The rare apology came on a resolution sponsored by Rep. Judy Chu (D-Calif.), the first Chinese American woman elected to Congress.
“This is a proud moment for all Americans who treasure justice and equality,’’ said Carolyn Hong Chan, national president of the Chinese American Citizens Alliance.
Chu, whose grandfather was forced to register and carry a certificate of residence for about 40 years because of the laws, told House colleagues Monday: “It is for my grandfather and for all Chinese Americans who were told for six decades by the U.S. government that the land of the free wasn’t open to them that we must pass this resolution.
“We must finally and formally acknowledge these ugly laws that were incompatible with America’s founding principles,” she added. “By doing so, we will acknowledge that discrimination has no place in our society.”
The Senate approved a similar resolution last fall.
“It’s a very significant day for the Chinese American community,’’ said Martin Gold, a Washington, D.C., lobbyist who volunteered his services to Chinese American groups to help win passage of the resolution.
“It’s a point of closure,’’ he added, noting that many Chinese Americans have personal stories about family members affected by anti-Chinese laws.
The vote came after Chu revised the resolution to specify that nothing in it should be construed as support for reparations.
Chu was approached by a coalition of Chinese American groups to introduce the resolution shortly after her election to the House in 2009. The resolution made it to the House floor after Chinese Americans stepped up efforts to persuade their representatives to support the measure.
“It took a nationwide effort,’’ she said in an interview.

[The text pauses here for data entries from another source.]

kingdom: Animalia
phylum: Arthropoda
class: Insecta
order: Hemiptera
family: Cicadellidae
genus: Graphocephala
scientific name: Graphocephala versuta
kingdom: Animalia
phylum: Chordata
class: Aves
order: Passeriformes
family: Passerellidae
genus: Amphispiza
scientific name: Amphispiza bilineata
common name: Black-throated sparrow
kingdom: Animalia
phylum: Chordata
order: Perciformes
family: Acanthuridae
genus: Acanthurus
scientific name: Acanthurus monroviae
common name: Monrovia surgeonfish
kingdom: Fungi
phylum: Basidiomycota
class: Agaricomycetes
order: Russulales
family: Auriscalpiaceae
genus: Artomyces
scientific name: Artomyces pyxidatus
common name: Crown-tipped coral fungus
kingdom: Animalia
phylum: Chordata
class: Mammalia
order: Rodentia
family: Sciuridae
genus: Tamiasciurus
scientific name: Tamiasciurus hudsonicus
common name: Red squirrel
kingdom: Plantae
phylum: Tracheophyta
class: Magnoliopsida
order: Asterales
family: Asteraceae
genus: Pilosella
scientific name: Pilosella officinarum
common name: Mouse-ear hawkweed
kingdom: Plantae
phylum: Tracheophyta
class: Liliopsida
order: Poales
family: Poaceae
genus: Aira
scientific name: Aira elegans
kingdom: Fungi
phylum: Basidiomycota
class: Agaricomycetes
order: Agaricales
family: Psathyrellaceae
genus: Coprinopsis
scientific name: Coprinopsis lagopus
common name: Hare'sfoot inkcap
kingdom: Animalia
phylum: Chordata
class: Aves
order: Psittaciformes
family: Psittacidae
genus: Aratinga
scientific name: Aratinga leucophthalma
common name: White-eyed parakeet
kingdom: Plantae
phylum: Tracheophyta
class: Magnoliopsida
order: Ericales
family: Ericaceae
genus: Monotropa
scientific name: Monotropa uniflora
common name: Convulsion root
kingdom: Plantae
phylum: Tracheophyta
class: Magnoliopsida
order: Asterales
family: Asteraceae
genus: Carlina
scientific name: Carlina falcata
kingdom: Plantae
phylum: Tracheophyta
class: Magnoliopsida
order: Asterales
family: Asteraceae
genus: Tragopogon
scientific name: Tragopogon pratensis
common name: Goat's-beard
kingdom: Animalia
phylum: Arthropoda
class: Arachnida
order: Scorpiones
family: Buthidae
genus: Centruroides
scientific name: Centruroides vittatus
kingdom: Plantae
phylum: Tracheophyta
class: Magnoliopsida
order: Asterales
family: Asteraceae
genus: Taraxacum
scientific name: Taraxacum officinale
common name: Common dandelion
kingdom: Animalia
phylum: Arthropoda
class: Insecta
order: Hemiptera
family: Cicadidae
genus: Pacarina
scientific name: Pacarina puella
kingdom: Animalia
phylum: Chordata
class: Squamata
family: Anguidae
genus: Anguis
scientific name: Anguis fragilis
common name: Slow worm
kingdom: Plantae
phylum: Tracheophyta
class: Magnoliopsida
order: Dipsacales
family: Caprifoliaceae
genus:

To call attention to the resolution, she recently held a news conference at the downtown Los Angeles site of the 1871 Chinese Massacre, in which 19 Chinese were killed by a mob of about 500.
Between 1879 and 1904, Congress passed a number of laws targeting Chinese immigrants, including the Chinese Exclusion Act of 1882, signed by President Arthur. It barred Chinese laborers from entering the country for a decade (and later extended) and denied U.S. citizenship to Chinese immigrants already here. The law was repealed in 1943 after China became a U.S. ally in World War II.
In 2009, California issued a similar apology for the state’s discrimination against Chinese immigrants.
Congress has issued similar apologies before, but they are rare.
In 1993, Congress apologized to Hawaiians for the U.S.-led overthrow of their monarchy in 1893.
In 1988, President Reagan signed legislation providing $1.25 billion, or $20,000 each, in reparations and a formal apology for Japanese Americans interned during World War II.
In 2008, the House issued an apology to African Americans “on behalf of the people of the United States, for the wrongs committed against them and their ancestors who suffered under slavery and Jim Crow.” The Senate passed a similar resolution a year later.